*** Input for this task

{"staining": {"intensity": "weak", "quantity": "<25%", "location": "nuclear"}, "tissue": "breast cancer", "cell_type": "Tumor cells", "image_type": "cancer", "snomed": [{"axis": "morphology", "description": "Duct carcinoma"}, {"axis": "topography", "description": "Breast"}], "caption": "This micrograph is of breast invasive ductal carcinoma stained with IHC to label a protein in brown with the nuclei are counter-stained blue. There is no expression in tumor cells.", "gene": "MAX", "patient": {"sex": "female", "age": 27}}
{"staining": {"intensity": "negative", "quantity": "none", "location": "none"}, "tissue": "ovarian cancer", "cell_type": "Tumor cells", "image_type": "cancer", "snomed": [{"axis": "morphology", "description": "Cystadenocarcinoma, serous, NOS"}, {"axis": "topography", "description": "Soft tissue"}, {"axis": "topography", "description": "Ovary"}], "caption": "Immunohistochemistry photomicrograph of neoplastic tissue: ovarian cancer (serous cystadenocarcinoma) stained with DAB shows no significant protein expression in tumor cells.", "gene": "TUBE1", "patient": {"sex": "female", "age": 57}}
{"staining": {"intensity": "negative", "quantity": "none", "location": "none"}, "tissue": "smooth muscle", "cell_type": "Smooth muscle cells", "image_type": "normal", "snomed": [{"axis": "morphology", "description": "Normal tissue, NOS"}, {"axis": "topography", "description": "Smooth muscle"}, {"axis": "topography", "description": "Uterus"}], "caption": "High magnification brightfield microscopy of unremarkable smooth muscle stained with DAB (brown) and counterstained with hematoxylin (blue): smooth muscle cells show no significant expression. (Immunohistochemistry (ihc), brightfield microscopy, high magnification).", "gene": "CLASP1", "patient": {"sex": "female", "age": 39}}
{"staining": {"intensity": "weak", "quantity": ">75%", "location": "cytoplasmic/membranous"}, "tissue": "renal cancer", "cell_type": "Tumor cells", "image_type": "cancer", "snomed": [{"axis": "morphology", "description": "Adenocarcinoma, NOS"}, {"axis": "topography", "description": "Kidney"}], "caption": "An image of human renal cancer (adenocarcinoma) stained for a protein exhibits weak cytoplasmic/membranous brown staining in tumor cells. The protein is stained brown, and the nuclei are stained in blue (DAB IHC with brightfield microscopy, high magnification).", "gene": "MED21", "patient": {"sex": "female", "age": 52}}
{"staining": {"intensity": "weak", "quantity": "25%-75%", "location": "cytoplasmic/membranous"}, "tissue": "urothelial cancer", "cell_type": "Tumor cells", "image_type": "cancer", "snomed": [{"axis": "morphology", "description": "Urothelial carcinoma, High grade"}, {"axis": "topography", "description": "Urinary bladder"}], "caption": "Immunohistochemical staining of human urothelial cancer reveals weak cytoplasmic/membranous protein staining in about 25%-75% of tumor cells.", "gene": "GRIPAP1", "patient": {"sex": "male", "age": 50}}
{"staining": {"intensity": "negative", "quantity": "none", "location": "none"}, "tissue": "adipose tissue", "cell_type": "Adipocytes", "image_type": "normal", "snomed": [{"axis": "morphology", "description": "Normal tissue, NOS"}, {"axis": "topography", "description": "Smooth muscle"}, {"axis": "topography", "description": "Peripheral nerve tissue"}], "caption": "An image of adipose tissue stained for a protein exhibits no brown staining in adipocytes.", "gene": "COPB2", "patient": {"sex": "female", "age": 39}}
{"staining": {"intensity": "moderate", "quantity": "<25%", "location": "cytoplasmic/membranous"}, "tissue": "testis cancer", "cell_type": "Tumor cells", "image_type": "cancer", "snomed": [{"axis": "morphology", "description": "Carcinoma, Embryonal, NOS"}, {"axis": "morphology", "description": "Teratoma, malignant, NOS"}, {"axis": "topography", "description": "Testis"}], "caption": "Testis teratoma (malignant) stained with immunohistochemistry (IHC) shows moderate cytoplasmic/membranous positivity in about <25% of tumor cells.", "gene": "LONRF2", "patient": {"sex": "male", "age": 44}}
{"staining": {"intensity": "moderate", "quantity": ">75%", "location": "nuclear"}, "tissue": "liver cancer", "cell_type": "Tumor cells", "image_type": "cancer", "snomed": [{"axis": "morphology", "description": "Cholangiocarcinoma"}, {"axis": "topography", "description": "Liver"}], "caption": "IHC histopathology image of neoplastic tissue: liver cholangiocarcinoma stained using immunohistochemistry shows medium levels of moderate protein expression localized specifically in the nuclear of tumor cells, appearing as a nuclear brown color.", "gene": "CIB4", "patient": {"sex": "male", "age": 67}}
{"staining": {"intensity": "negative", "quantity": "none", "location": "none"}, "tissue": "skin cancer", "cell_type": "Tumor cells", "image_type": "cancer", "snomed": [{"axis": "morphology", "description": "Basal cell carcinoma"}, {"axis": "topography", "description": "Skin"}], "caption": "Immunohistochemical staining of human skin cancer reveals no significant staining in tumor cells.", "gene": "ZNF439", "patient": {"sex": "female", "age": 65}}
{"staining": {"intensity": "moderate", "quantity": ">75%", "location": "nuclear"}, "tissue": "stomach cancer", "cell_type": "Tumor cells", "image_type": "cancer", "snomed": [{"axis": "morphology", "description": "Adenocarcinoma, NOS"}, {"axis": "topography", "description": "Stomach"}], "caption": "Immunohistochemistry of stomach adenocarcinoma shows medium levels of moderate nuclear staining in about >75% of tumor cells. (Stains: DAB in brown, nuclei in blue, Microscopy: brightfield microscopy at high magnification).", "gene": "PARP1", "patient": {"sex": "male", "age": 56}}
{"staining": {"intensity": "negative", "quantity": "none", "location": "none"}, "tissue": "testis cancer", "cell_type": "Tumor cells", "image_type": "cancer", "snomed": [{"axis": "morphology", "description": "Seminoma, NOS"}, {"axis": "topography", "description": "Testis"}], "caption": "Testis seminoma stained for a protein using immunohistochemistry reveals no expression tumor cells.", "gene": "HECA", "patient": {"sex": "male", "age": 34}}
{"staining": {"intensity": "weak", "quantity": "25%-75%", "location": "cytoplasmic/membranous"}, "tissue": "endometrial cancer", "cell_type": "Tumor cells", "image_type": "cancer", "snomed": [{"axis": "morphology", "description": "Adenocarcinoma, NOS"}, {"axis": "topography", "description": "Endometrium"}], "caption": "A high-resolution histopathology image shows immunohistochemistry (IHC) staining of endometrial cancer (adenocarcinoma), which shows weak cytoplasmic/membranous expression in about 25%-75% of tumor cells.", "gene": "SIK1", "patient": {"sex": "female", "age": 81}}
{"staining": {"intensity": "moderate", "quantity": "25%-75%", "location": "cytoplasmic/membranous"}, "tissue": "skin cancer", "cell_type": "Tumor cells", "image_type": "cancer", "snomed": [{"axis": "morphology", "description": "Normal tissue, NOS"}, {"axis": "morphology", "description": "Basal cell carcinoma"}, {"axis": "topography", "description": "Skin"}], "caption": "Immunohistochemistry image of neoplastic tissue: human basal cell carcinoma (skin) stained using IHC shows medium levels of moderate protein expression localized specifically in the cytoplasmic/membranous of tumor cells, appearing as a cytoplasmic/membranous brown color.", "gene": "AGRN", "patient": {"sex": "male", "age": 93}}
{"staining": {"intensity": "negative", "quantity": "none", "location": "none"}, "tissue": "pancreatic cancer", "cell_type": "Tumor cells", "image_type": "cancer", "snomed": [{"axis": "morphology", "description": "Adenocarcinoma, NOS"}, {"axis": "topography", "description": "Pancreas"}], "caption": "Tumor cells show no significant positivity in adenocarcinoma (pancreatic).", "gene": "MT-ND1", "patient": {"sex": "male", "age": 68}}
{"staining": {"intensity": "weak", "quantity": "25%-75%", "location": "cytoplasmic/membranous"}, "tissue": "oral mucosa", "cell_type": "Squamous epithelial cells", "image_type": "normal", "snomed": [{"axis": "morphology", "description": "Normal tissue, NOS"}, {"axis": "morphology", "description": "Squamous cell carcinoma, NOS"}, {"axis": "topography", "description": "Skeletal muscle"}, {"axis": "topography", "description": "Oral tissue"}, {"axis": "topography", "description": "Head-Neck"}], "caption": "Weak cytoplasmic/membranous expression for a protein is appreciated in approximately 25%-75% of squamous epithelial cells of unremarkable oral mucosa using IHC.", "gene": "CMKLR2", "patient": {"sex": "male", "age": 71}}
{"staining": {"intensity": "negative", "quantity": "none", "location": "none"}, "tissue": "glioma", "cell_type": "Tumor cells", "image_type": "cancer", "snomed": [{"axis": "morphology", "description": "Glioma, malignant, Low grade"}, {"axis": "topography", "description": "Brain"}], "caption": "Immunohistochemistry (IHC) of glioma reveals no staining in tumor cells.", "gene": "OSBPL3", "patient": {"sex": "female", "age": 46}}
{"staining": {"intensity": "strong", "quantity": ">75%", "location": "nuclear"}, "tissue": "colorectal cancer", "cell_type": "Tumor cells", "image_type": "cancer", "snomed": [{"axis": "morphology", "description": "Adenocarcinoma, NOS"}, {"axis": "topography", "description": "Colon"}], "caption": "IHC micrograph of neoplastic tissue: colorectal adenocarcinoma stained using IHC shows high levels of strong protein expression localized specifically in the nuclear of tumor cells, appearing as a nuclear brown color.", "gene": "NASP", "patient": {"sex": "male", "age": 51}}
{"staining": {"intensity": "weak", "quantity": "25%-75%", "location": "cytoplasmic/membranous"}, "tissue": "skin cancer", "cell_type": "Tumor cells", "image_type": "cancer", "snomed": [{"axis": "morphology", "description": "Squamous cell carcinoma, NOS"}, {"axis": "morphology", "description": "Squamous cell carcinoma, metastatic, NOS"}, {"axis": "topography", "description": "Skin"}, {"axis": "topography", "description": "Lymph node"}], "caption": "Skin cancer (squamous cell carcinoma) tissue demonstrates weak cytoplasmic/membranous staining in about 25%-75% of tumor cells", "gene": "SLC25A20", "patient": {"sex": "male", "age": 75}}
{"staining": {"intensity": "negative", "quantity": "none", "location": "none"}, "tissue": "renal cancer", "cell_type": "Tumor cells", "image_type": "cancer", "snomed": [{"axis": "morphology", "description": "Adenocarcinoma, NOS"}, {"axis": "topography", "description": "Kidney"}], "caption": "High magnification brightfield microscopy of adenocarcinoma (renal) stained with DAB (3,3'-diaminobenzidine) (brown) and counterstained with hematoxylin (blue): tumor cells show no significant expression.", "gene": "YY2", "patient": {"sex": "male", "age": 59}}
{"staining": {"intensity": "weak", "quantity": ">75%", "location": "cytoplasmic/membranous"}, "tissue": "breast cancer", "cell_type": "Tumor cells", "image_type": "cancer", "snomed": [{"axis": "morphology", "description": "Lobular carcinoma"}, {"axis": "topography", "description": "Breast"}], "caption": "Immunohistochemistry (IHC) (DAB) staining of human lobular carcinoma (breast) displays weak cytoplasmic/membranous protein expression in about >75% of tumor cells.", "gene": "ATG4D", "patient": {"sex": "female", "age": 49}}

******

* _Problem description_: Return, unchanged, the run of lines above that opens with the line containing "image of adipose" and closes with the line containing "teratoma (malignant) stained". Include both.

* _Task result_:
{"staining": {"intensity": "negative", "quantity": "none", "location": "none"}, "tissue": "adipose tissue", "cell_type": "Adipocytes", "image_type": "normal", "snomed": [{"axis": "morphology", "description": "Normal tissue, NOS"}, {"axis": "topography", "description": "Smooth muscle"}, {"axis": "topography", "description": "Peripheral nerve tissue"}], "caption": "An image of adipose tissue stained for a protein exhibits no brown staining in adipocytes.", "gene": "COPB2", "patient": {"sex": "female", "age": 39}}
{"staining": {"intensity": "moderate", "quantity": "<25%", "location": "cytoplasmic/membranous"}, "tissue": "testis cancer", "cell_type": "Tumor cells", "image_type": "cancer", "snomed": [{"axis": "morphology", "description": "Carcinoma, Embryonal, NOS"}, {"axis": "morphology", "description": "Teratoma, malignant, NOS"}, {"axis": "topography", "description": "Testis"}], "caption": "Testis teratoma (malignant) stained with immunohistochemistry (IHC) shows moderate cytoplasmic/membranous positivity in about <25% of tumor cells.", "gene": "LONRF2", "patient": {"sex": "male", "age": 44}}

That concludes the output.